His zeal for school is more notable because Etheridge is a 76-year-old retiree from Bell Helicopter, who was the inspiration for two of his daughters to also earn degrees from TCC this spring.
“I would watch him do his lesson. He was excited, inspired and motivated and it kind of rubbed off on me,” said his daughter, Linda Pollard, who earned a degree in office administration.
Karen Baker, his daughter who graduated with an Associate of Science Degree in Business Administration, agreed. “If he can do it, it should not be a problem for me,” said Baker, adding that her parents had always instilled the importance of learning into their eight children. Baker and Pollard extended the family’s TCC tradition. Two other sisters are TCC graduates and a brother has been an adjunct professor.

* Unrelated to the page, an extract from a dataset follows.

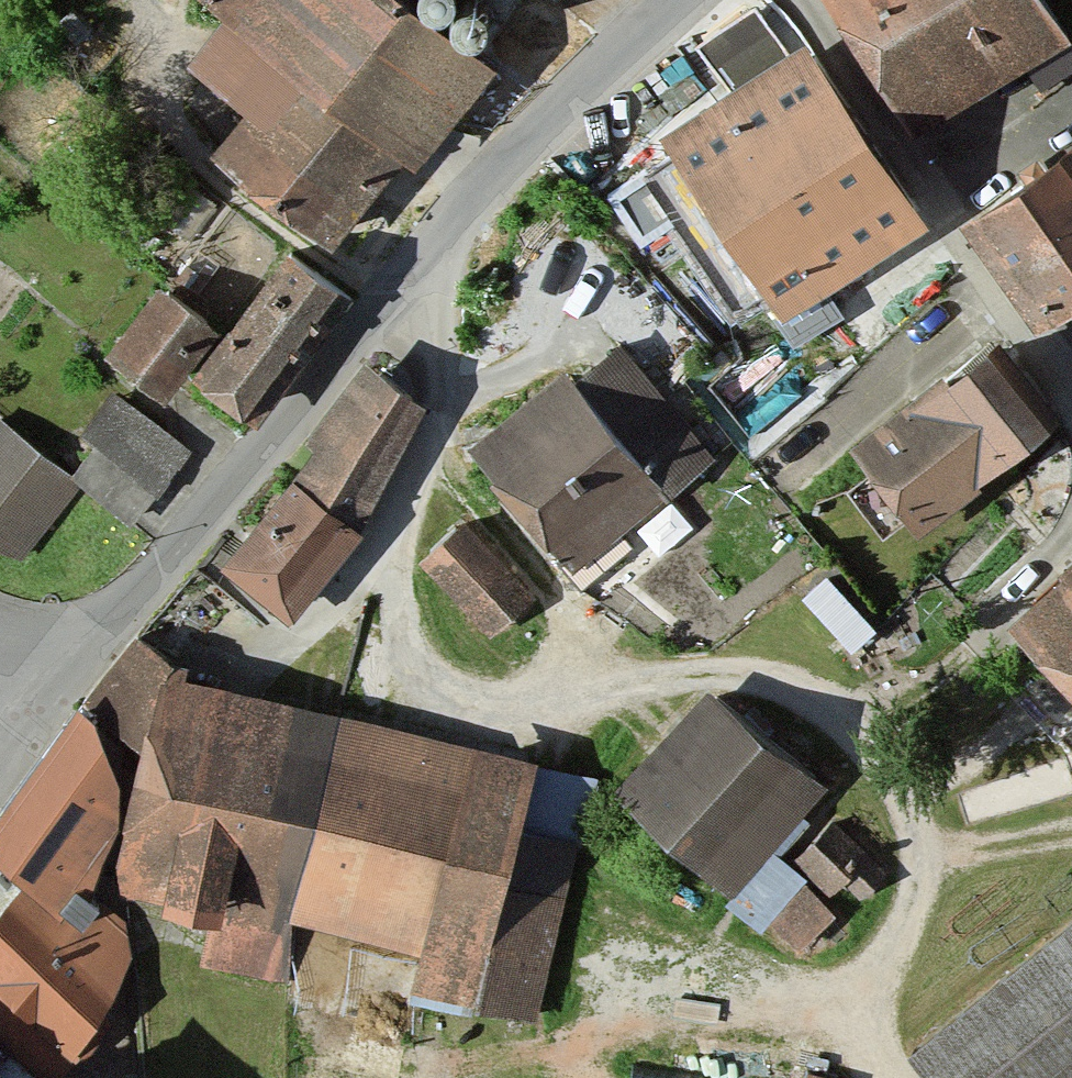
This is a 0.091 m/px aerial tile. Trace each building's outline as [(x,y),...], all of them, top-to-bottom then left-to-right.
[(203,1),(228,26),(410,166),(428,181),(507,82),(404,0),(204,0),(203,1)] [(921,143),(1071,52),(1071,51),(1041,0),(834,0),(921,143)] [(410,166),(228,26),(189,77),(247,121),(217,160),(342,255),(410,166)] [(818,59),(669,146),(777,329),(926,242),(818,59)] [(987,239),(1067,341),(1071,337),(1071,172),(987,239)] [(347,304),(291,261),(193,389),(249,432),(347,304)] [(213,338),(155,297),(101,374),(159,414),(213,338)] [(621,348),(478,463),(577,585),(720,471),(621,348)] [(1002,348),(858,450),(923,542),(1067,440),(1002,348)] [(374,381),(300,493),(353,528),(427,416),(374,381)] [(185,451),(116,406),(64,487),(133,531),(185,451)] [(64,487),(0,437),(0,562),(31,573),(64,487)] [(300,493),(232,578),(298,634),(372,548),(353,528),(300,493)] [(538,609),(465,529),(425,566),(498,645),(538,609)] [(1011,635),(1071,702),(1071,579),(1011,635)] [(179,673),(139,647),(84,716),(157,765),(179,673)] [(602,775),(179,673),(157,765),(125,896),(185,910),(179,936),(205,942),(199,968),(278,987),(292,930),(424,963),(413,1005),(538,1035),(602,775)] [(828,798),(712,696),(620,800),(737,902),(828,798)] [(55,766),(0,840),(0,878),(25,894),(72,925),(86,897),(124,819),(55,766)] [(86,897),(72,925),(25,894),(0,929),(0,999),(74,1068),(109,1036),(131,944),(86,897)] [(917,1069),(924,1077),(1071,1077),(1071,944),(917,1069)] [(0,1049),(0,1077),(34,1077),(0,1049)]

Baker remembers this tip from her Dad: “You can find jobs every single day, but you can never find one worth keeping without an education.”
Reading Sparks Early Success
His strong desire to learn to read when he could barely talk has earned George Paddock the distinction of TCC’s youngest graduate. When he turned 16 on May 16, it had already been five days since the official ceremony.
Because he learned to read so young, Paddock was able to quench his own curiosity. “When I started asking questions, my Mom would say, ‘I don’t know, but you…can get some books so you can figure it out,’” Paddock said. “Most kids can’t do that because they don’t know how to read.”
Paddock originally wanted to be heart surgeon because it required the most years in school. But that was before he realized that he didn’t have in the fine motor skills needed to perform heart surgery. He still plans to be a doctor and wants to initially continue his education at The University of Dallas.
His advice to students entering college: “You should not decide on your major before you go to college. You should go to college with an open mind. You don’t want to make a decision too early and decide something before you experience it.”